In June 2015, two months into my blogging career, I composed a paean to beer, and I’ve returned to the subject several times since then. I have my friend Cindy to thank for setting the present story in motion. Here’s why: I mentioned to her recently that, for quite a while, I’d been taking photos at home of beers, alongside their frequently snazzy cans and bottles. And that I’d been sending some of the photos (via email with a subject line reading Tonight’s beer) to a rotating selection of relatives and friends. Those folks included Cindy’s husband Gene. Cindy didn’t say that she thought this was a pretty ridiculous thing to do, as well it might be. Nope, her immediate response was, “You should write a story about that.”
Well, I mulled over her idea for a number of days, finally deciding to wax rhapsodic about beer once again. And so, I headed to my smart phone’s photo archives. There I discovered that my first documentation of a beer purchase occurred in November 2020, and that approximately 80 more beers/cans/bottles subsequently have posed for me. None of the pictures are wonderful examples of the art of photography, that’s for damn sure, nearly all of them having been snapped clumsily in my kitchen or dining room. But what the hell. They are what they are.
Despite their pedestrianism, one thing for certain is that they make me want to down a cold brew right now. I won’t, however, because it’s mid-afternoon as I type these opening paragraphs, and I drink (almost) only at night. And only five beers per week, to boot. Shit, you better believe that I’d like to be able to drink a whole lot more than that, but I’m a geezer with a sensitive system. I know my limits. Maybe that’s why I truly savor just about every quaff that goes down my aged hatch.
In the USA, where I live, the beer world started to turn into a wonderland in the early 1990s. That’s when small breweries began popping up like mad all over the States, producing styles of beer commonly known to some parts of the world, but unfamiliar to the vast majority of American beer drinkers (including me), who downed only Budweiser, Miller and other mild lagers. Around that time, also, beers from other countries began finding their way into my nation more plentifully than before. Lo and behold, I gradually learned about stouts, porters, pale ales, wheat beers and Oktoberfests, to name a few, plus lagers that put Bud and Miller to shame. With hundreds upon hundreds of American breweries each producing their takes on assorted beer varieties and sometimes developing new styles, and with varied beers arriving from overseas, a beer renaissance was under way on my side of the pond.

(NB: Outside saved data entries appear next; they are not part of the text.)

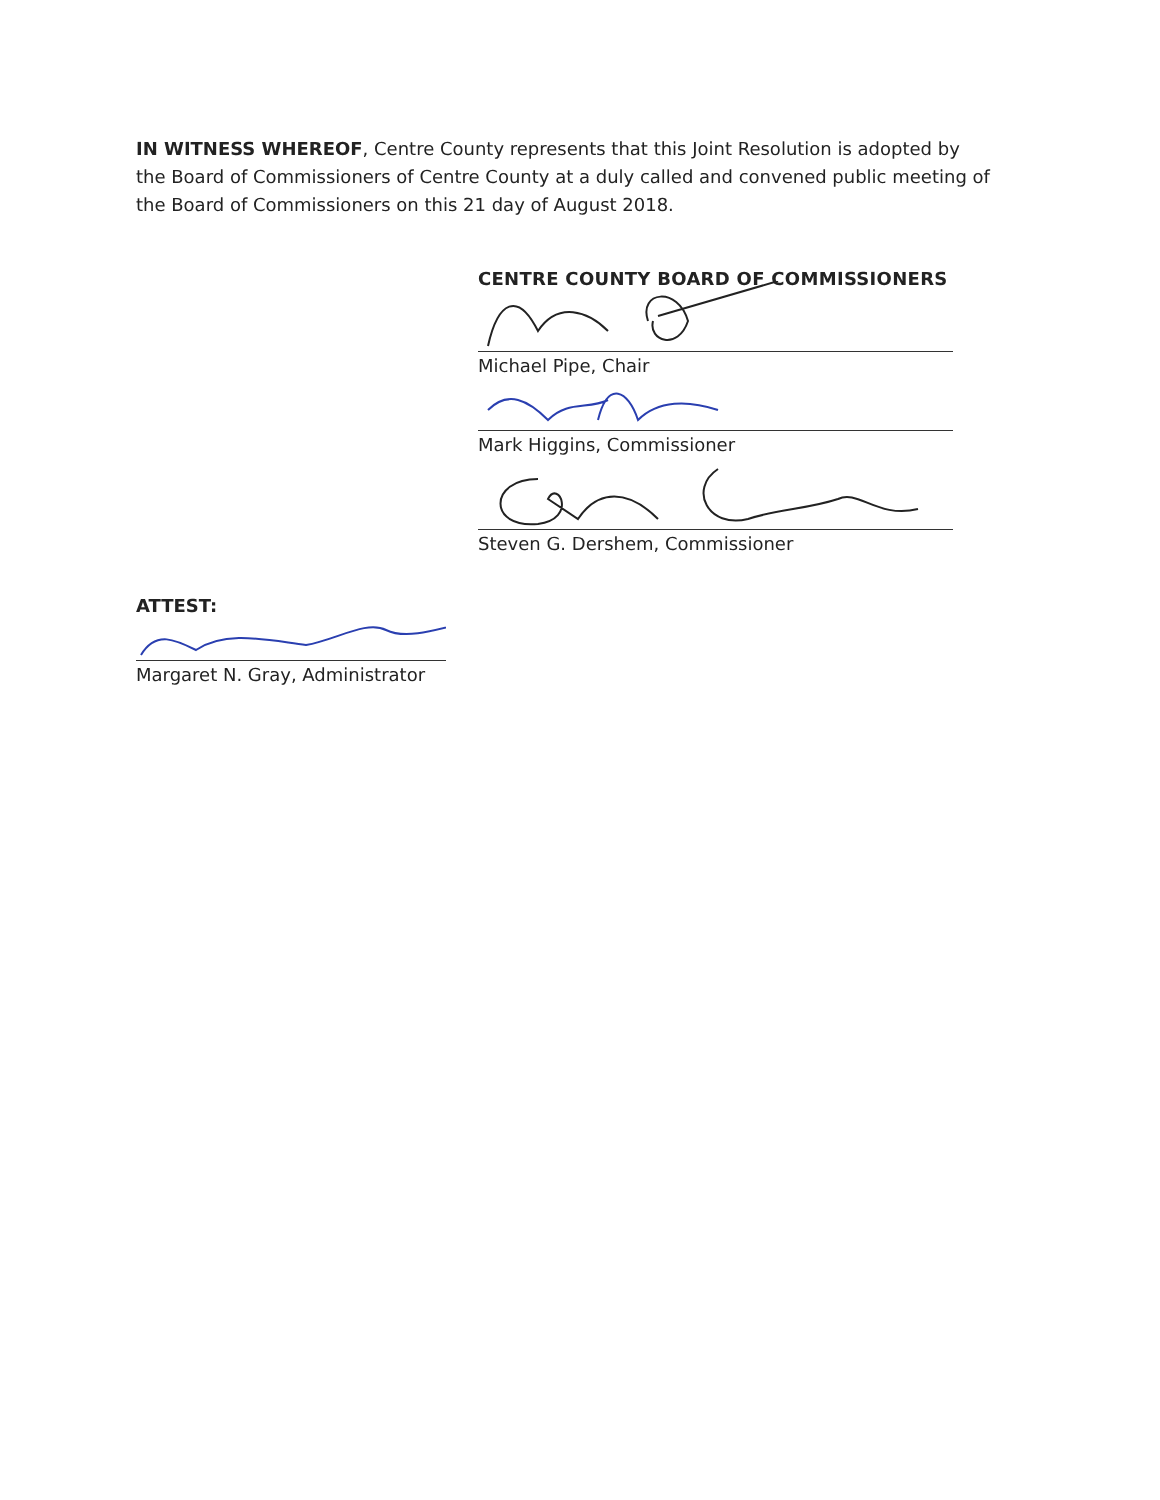IN WITNESS WHEREOF, Centre County represents that this Joint Resolution is adopted by the Board of Commissioners of Centre County at a duly called and convened public meeting of the Board of Commissioners on this 21 day of August 2018.
CENTRE COUNTY BOARD OF COMMISSIONERS
Michael Pipe, Chair
Mark Higgins, Commissioner
Steven G. Dershem, Commissioner
ATTEST:
Margaret N. Gray, Administrator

Over time I’ve become a beer geek. A devotee of most types of beer, I’m amazed by the deliciousness almost always awaiting me at taverns, restaurants and beer stores. And I enjoy few things better than seeking out beers that I’ve never had before, in bottles and cans and on tap. I think of this ongoing quest as a treasure hunt. It thrills and delights me. I’m not kidding when I say that the beer revolution, still going very strong in the USA, has been one of my favorite developments of the last several decades. It has made my life better.
And I can’t seem to restrain my excitement. Thus, since starting the photography project innocently over two years ago, I grab a picture of nearly every store-bought beer that’s new to me when I open its can or bottle (for instance, Iron Hill Brewery’s version of Oktoberfest, which I discovered recently). I also immortalize beers that have held, and continue to hold, a special place in my heart and mouth. Anchor Steam Beer, proudly brewed in San Francisco since 1896, though I didn’t find out about it till almost 100 years later, is a prime example of that.
What’s more, I feel compelled to share my enthusiasm. The dozens and dozens of my beer pix that have landed in a bunch of individuals’ inboxes attest to that. Do any of these people want my pictures? Do they think I’m batty to send them? Who knows? Who cares? The bottom line is that delicious beers deserve to be acknowledged and saluted. To which I add . . . olé!